FERC on Thursday put its final stamp on Freeport LNG Development LP’s request to modify its existing terminal facilities in Texas for liquefied natural gas (LNG) exports, denying a request by two environmental groups for rehearing of the agency’s initial decision.

And moving right along, the next day the Department of Energy (DOE) announced it has issued two final authorizations for Freeport to export domestically-produced LNG to countries that do not have free trade agreements (FTA) with the United States.

Last July, the Federal Energy Regulatory Commission (FERC) authorized Freeport to site, construct, and operate facilities to liquefy and export domestic natural gas from its existing LNG import terminal at Quintana Island, in Brazoria County near Freeport, TX (see Daily GPI, July 31).

The Sierra Club and the Galveston Baykeeper had asked for a rehearing on several grounds, among them that FERC should have considered “induced natural gas production” as an indirect effect of the Freeport LNG project, and that regulators should have considered the cumulative impacts of existing and proposed LNG export projects.

“Contrary to [the] Sierra Club’s suggestion, the commission has never affirmatively asserted that LNG exports will not induce natural gas production in the United States,” FERC said in its decision Thursday.

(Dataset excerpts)

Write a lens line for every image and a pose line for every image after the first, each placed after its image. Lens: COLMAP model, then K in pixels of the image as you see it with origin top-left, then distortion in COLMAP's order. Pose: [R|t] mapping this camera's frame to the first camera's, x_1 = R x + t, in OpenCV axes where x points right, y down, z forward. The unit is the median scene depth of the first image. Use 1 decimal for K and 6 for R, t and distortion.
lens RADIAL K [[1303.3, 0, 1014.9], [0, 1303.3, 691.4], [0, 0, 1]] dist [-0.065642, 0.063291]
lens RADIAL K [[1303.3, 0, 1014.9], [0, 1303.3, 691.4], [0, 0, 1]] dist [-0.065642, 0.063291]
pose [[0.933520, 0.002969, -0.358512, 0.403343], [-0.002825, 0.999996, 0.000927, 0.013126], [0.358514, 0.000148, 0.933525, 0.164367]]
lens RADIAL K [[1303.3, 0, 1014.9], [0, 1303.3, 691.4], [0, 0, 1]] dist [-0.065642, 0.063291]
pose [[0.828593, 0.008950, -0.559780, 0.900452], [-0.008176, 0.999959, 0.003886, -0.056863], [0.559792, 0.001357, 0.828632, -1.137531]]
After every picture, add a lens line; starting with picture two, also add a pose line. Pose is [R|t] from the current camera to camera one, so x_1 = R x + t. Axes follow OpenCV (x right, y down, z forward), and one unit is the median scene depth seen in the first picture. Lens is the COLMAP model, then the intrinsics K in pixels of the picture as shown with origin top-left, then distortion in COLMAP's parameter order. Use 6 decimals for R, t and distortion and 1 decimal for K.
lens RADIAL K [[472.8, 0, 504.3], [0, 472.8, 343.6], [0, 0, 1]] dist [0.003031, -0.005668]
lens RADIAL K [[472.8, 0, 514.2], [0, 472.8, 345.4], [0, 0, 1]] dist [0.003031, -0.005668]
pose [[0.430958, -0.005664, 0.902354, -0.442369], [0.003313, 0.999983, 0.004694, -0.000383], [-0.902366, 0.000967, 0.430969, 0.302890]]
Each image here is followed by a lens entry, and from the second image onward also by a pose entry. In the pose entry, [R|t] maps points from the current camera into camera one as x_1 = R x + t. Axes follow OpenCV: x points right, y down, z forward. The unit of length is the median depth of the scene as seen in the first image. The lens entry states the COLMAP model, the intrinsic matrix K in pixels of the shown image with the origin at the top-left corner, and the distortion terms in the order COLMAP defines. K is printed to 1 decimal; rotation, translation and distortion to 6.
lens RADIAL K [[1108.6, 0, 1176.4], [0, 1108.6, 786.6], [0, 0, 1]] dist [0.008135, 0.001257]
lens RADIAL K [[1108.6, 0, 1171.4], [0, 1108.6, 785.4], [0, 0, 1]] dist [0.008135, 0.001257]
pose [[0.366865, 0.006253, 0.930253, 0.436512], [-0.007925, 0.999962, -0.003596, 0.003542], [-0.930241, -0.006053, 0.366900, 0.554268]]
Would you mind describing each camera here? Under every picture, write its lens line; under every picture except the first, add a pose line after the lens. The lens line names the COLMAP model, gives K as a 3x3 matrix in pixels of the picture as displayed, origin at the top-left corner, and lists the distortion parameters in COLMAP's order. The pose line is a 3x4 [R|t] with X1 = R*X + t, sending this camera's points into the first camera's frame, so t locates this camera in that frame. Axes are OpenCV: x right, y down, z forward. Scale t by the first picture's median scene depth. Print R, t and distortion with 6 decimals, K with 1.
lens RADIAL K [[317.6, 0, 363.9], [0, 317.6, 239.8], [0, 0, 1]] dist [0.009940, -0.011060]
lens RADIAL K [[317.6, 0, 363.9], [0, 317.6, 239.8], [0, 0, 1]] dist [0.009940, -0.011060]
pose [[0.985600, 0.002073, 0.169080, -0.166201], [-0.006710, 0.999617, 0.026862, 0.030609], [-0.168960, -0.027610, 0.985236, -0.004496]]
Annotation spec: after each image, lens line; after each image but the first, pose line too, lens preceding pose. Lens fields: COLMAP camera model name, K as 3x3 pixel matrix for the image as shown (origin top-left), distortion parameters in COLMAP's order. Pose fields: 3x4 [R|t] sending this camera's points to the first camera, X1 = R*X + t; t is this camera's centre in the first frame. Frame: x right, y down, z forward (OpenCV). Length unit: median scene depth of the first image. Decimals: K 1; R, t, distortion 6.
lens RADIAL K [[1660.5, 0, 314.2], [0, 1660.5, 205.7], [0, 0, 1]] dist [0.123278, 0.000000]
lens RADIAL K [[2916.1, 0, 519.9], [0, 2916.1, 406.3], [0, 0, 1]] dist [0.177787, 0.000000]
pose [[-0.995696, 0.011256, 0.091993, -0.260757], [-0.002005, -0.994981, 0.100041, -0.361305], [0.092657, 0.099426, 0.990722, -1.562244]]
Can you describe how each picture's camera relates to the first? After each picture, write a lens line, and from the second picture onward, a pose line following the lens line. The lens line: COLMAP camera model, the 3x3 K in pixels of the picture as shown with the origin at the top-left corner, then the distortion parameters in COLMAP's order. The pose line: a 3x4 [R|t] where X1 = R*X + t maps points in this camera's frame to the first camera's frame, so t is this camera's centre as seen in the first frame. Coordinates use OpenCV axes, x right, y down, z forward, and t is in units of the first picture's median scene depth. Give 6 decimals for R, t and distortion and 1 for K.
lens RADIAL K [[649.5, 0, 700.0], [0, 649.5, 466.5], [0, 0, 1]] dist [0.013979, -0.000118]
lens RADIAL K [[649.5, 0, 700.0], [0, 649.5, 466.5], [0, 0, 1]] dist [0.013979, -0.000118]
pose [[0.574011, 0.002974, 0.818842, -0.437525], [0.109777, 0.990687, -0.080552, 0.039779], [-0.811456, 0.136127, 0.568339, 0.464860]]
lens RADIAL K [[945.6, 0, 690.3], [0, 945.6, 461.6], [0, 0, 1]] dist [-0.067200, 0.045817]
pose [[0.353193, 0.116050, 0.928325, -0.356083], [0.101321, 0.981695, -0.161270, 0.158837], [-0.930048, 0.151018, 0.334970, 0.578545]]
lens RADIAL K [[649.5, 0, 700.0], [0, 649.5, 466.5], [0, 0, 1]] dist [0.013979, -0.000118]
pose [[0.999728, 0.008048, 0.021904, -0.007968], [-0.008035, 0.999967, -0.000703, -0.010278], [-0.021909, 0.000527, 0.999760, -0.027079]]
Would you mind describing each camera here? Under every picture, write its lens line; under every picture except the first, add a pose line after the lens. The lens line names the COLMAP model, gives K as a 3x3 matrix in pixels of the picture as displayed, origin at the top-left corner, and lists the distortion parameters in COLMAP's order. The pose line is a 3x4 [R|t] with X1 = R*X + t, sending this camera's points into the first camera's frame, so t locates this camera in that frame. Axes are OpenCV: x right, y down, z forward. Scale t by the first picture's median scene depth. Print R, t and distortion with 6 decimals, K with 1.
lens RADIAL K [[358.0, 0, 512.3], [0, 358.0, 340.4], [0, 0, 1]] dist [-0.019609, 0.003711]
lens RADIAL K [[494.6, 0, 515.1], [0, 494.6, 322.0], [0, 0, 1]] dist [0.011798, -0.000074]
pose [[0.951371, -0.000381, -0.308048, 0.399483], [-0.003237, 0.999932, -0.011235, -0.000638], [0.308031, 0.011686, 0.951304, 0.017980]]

** INSTRUCTIONS FOR THE TASK **
Reproduce, word for word, the news text at the top of the page about FERC's decision on Freeport LNG's export terminal.

** RESPONSE TO THIS EXERCISE **
FERC on Thursday put its final stamp on Freeport LNG Development LP’s request to modify its existing terminal facilities in Texas for liquefied natural gas (LNG) exports, denying a request by two environmental groups for rehearing of the agency’s initial decision.

And moving right along, the next day the Department of Energy (DOE) announced it has issued two final authorizations for Freeport to export domestically-produced LNG to countries that do not have free trade agreements (FTA) with the United States.

Last July, the Federal Energy Regulatory Commission (FERC) authorized Freeport to site, construct, and operate facilities to liquefy and export domestic natural gas from its existing LNG import terminal at Quintana Island, in Brazoria County near Freeport, TX (see Daily GPI, July 31).

The Sierra Club and the Galveston Baykeeper had asked for a rehearing on several grounds, among them that FERC should have considered “induced natural gas production” as an indirect effect of the Freeport LNG project, and that regulators should have considered the cumulative impacts of existing and proposed LNG export projects.

“Contrary to [the] Sierra Club’s suggestion, the commission has never affirmatively asserted that LNG exports will not induce natural gas production in the United States,” FERC said in its decision Thursday.